Ada ironi dan paradoks dalam dunia yang tunggang-langgang ini. Dunia telah menjadi seperti sebuah kapal besar yang kita tumpangi bersama-sama. Ketika kapal itu bocor dan sampai karam maka siapapun penumpang di dalamnya akan menghadapi risiko tenggelam bersama-sama. Karena itu kapal harus dijaga bersama-sama supaya tidak bocor dan karam. Tapi, yang kita lihat di dunia sekarang ini banyak yang dengan sengaja merusak dan melubangi kapal.
Meminjam istilah Kishore Mahbubani (2000) para penumpang kapal ini masuk ke kamar masing-masing melakukan SDM (selamatkan diri masing-masing), sambil berpikir biarkan orang lain tenggelam asal aku selamat. Padahal, jika kapal besar tenggelam tak bakal ada yang selamat.
Amerika Serikat ingin menutup dirinya dari orang luar, bila perlu dengan membangun tembok raksasa mengelilingi seluruh perbatasannya, seolah-olah merasa bisa hidup sendirian.
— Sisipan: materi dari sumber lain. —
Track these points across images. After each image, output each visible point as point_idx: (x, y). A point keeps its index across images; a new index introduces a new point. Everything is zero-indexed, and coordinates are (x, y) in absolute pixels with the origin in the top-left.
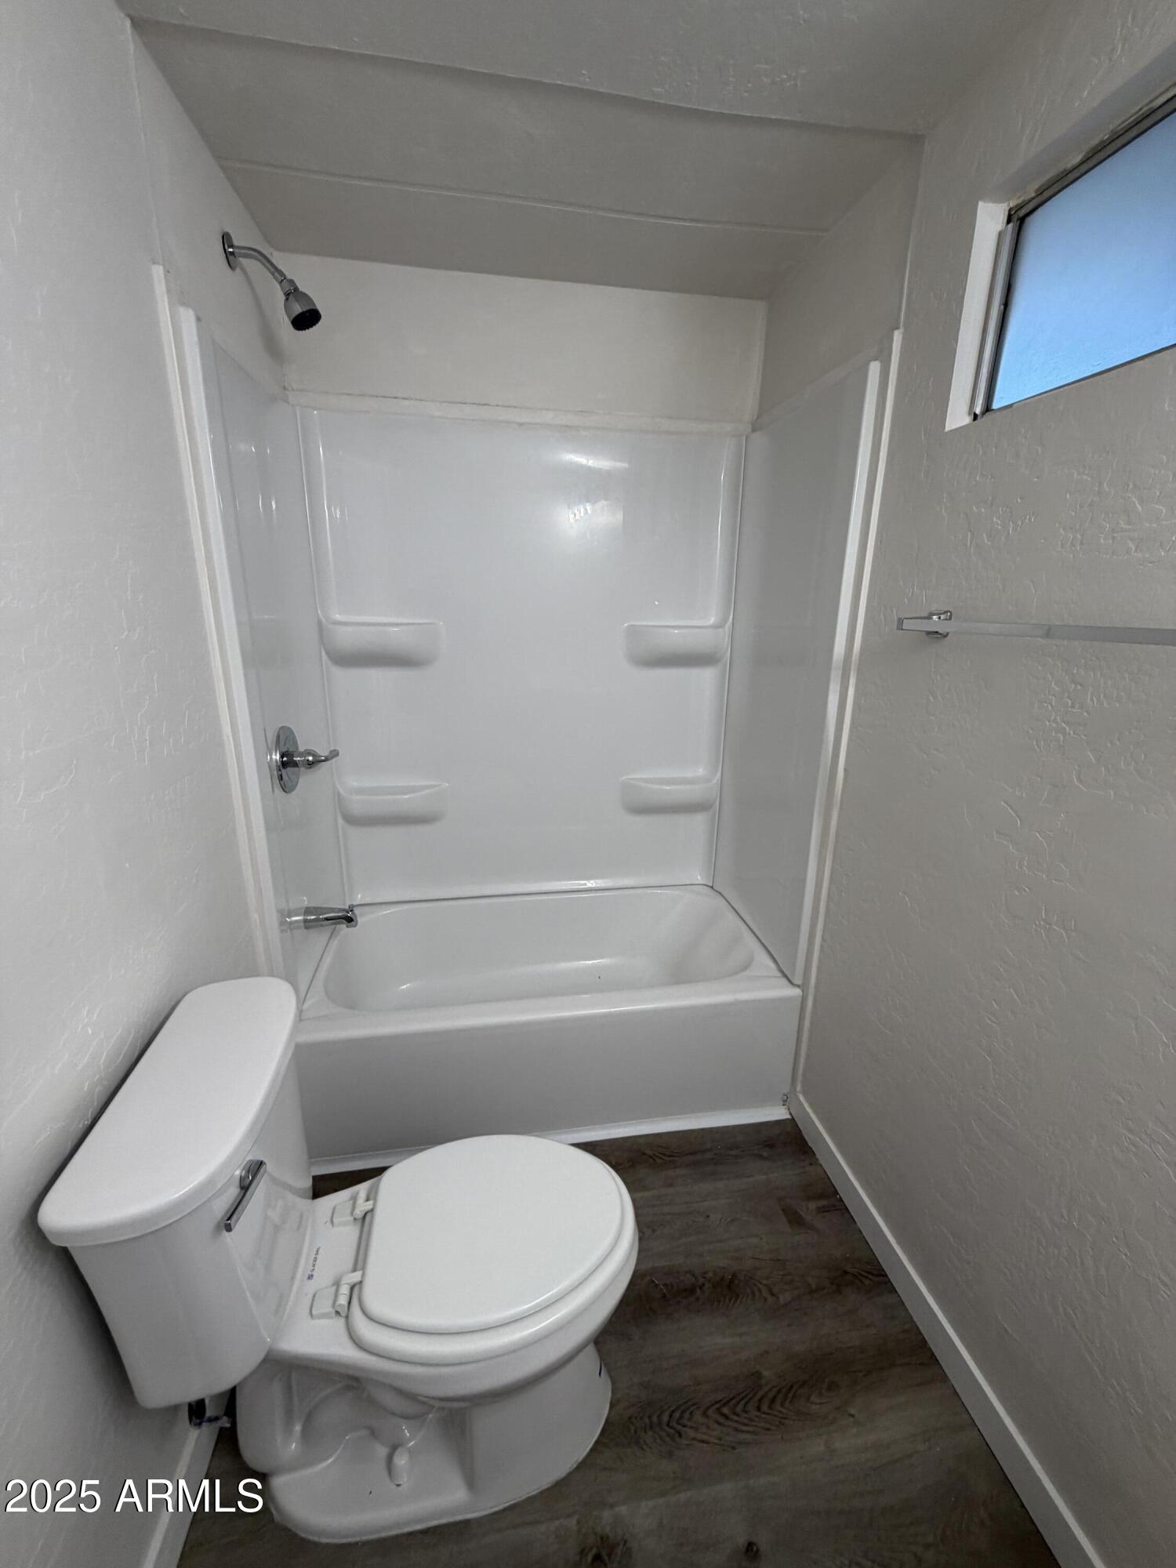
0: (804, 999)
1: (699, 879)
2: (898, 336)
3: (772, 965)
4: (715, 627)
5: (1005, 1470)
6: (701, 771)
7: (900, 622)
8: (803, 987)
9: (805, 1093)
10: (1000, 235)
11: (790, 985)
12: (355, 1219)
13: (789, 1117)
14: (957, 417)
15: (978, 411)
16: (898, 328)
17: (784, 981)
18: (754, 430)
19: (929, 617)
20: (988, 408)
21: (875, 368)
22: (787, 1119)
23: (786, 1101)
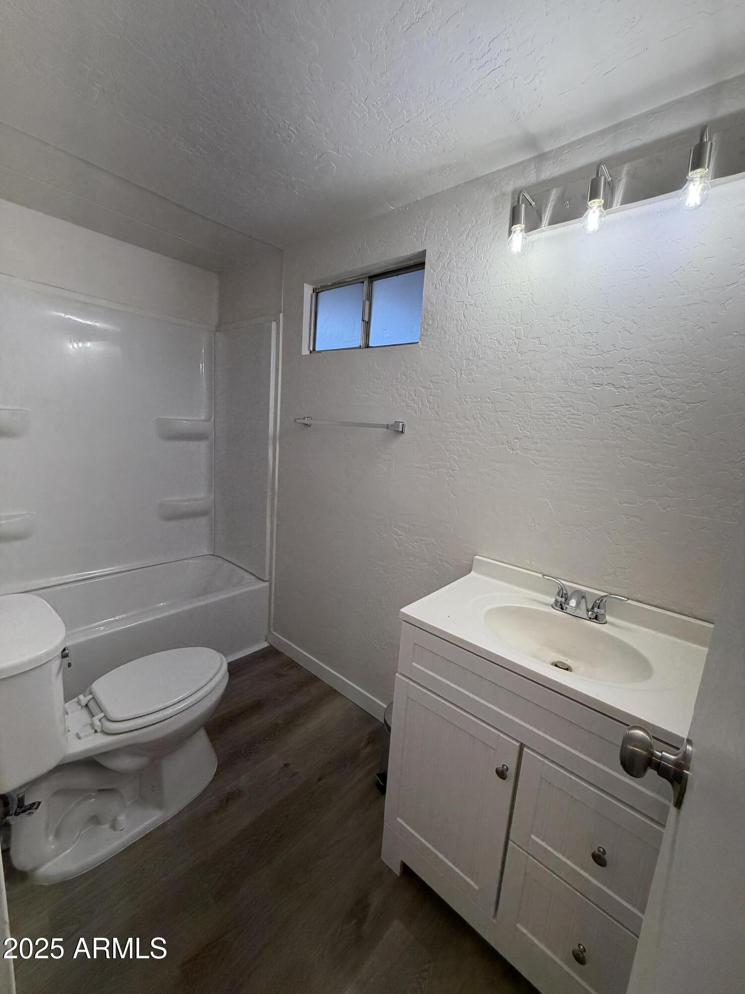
0: (270, 585)
1: (207, 553)
2: (281, 316)
3: (253, 577)
4: (204, 421)
5: (360, 706)
6: (203, 495)
7: (295, 420)
8: (269, 581)
9: (275, 630)
10: (312, 295)
11: (263, 582)
12: (82, 707)
13: (269, 645)
14: (305, 351)
15: (311, 350)
16: (281, 312)
17: (260, 581)
18: (217, 331)
19: (304, 418)
20: (314, 350)
21: (274, 324)
22: (268, 646)
23: (267, 639)
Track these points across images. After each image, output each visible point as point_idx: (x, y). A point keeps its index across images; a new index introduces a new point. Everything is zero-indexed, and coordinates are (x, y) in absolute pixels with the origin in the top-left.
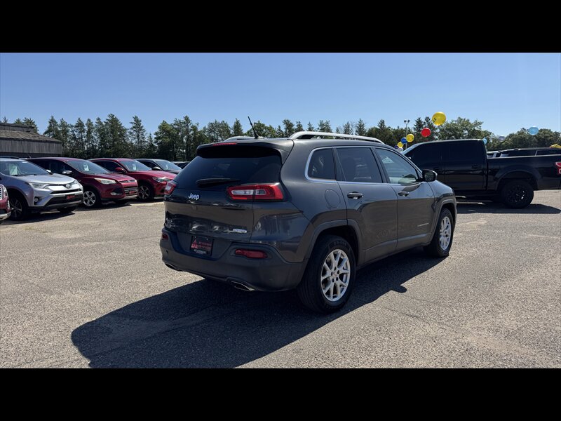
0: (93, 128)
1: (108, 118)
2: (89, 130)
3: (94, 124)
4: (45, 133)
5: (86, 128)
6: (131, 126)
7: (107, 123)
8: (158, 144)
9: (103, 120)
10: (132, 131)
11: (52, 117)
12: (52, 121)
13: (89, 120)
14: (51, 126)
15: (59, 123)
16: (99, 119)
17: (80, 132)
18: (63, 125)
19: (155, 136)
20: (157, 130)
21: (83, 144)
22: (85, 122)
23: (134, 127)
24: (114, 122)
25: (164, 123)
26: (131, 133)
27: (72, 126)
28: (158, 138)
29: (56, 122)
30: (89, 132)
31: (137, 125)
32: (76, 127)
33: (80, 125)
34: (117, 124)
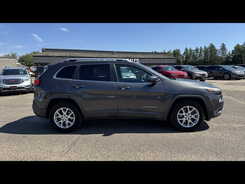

Inggris menarik diri dari Eropa karena merasa ribet harus _srawung_ dengan tetangga-tetangga sesama Uni Eropa. Amerika dan Inggris merasa masih digdaya bisa menghadapi dan menaklukkan dunia sendirian seperti zaman silam. Ini contoh paling kongkret _post-power syndrome_ negara-negara bekas adidaya itu.